Frequently asked questions
- What is the D6100 dental code?
- It's the surgical removal of an implant body — taking out a dental implant that has failed, is failing, or otherwise needs to be removed. Removing an implant is a surgical procedure distinct from placing one, and its difficulty varies widely depending on how integrated the implant is. Because circumstances differ so much, it's often reported by report.
- Why would an implant need to be removed?
- Several reasons: it may fail to integrate with bone, or fail later from peri-implantitis (bone loss), infection, or overload; it may be malpositioned or placed where the plan changed; or the implant body may fracture. When an implant can't be saved or shouldn't remain, removing it — often to allow healing, grafting, and possibly a new implant later — is the path forward.
- Is removing an implant difficult?
- It depends enormously. A failed, non-integrated implant may be loose and easy to remove. A well-integrated implant fused to bone can be very difficult, requiring specialized techniques (like reverse-torque devices or trephine burs) and careful work to remove it while preserving as much surrounding bone as possible for future treatment.

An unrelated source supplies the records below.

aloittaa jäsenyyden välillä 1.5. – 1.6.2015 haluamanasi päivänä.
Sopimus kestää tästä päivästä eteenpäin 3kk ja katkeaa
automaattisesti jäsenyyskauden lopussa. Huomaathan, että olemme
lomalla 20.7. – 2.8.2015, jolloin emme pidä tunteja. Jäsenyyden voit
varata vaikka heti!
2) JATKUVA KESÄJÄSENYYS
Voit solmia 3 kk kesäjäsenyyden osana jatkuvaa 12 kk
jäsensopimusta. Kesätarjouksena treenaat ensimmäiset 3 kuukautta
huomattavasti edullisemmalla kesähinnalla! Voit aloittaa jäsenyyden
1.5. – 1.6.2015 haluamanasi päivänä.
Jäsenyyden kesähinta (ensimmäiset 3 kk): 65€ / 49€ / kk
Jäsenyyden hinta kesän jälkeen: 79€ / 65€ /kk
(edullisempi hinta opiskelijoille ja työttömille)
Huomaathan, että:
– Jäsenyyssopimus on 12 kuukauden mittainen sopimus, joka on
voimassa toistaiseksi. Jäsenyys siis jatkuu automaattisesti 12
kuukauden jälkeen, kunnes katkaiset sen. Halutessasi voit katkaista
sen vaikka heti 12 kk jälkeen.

That wide range is why the code is often by report.
- Why is preserving bone important during removal?
- Because the site may be used again — for a replacement implant or a graft. Aggressive removal that destroys surrounding bone compromises those future options. Skilled removal minimizes bone loss, keeping the site healthy enough for grafting or re-implantation later. Proximity to nerves, sinuses, or adjacent teeth also shapes how carefully the removal must be done.

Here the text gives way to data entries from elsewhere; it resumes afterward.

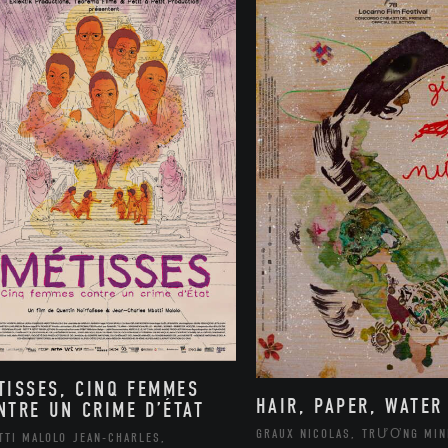
TISSES, CINQ FEMMES
HAIR, PAPER, WATER
NTRE UN CRIME D’ÉTAT
GRAUX NICOLAS, TRƯƠNG MIN
TTI MALOLO JEAN-CHARLES,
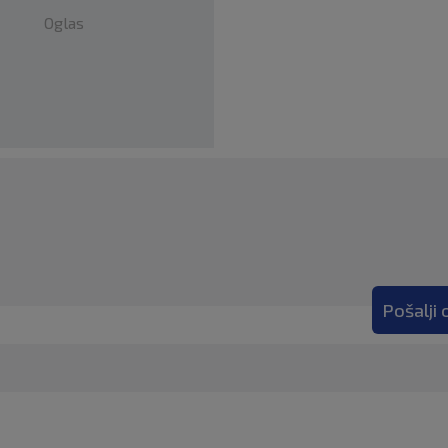
Oglas
Pošalji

- How is removal different from treating the implant?
- Opposite intents. Removal (D6100) takes the implant out when it can't be saved. Peri-implant treatment codes (D6081 non-surgical, D6101/D6102 surgical debridement, D6103 bone graft) try to SAVE the implant by treating the disease around it. The clinician decides whether the implant is salvageable (treat) or not (remove). And replacing it later is a separate process.
- Is it covered by insurance?
- Coverage varies and often depends on documenting why removal is necessary — implant failure, infection, mobility, malposition, or fracture. Because difficulty ranges so widely, it's frequently by report, with a narrative describing the reason, the degree of integration, the technique, and the complexity. Any grafting or re-implantation afterward is coded and evaluated separately. Verify your coverage.
This page is an independent, plain-language explanation for general information only. It is not billing, coding, or clinical advice. For the official CDT descriptor and current-year wording, refer to the American Dental Association.